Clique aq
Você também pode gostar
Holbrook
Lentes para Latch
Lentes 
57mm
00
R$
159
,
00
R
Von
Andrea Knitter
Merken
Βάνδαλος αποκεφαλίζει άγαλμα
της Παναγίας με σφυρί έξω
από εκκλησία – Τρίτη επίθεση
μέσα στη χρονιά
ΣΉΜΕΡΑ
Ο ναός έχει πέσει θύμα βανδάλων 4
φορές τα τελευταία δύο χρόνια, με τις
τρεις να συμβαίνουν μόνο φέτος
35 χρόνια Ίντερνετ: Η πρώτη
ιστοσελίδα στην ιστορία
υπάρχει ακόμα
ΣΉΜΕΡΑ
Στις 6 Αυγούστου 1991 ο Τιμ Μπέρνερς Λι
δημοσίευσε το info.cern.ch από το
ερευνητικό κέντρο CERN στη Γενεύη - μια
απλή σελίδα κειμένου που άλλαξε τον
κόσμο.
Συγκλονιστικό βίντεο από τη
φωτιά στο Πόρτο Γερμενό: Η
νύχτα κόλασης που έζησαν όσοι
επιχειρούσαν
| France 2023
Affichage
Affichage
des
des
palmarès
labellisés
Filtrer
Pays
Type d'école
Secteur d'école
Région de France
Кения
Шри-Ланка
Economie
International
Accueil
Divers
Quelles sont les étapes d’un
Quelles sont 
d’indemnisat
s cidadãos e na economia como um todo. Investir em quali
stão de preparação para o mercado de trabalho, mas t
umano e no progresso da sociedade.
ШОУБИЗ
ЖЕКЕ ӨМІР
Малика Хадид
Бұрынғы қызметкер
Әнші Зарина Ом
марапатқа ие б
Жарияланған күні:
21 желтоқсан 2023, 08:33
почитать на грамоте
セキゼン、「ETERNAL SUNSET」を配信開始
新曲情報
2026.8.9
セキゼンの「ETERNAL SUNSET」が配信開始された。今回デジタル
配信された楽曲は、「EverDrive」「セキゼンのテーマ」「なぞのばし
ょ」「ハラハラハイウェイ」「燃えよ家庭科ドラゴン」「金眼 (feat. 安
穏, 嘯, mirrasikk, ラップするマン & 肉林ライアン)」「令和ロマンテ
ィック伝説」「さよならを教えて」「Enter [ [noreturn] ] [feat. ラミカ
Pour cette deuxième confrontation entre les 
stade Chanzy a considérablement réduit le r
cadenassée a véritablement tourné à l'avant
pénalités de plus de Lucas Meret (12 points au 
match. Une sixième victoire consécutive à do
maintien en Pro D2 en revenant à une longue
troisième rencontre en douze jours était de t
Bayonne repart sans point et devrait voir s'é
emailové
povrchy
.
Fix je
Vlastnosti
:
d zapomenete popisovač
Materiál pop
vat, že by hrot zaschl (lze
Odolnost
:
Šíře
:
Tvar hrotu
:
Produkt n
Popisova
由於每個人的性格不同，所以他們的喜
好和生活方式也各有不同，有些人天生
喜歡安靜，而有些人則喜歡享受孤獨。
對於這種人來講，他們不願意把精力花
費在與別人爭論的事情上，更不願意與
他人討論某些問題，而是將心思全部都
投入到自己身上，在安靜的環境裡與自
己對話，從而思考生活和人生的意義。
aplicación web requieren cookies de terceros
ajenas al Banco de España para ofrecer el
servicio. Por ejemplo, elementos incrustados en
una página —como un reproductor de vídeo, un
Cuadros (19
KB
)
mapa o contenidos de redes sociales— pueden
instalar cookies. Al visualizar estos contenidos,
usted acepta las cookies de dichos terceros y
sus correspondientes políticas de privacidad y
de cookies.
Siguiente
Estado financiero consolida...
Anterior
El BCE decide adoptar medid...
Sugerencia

# # # # # # #

For the entries above, please state how many lines contain the string "χρόνια"; give the number and nothing else.

[Response box]
2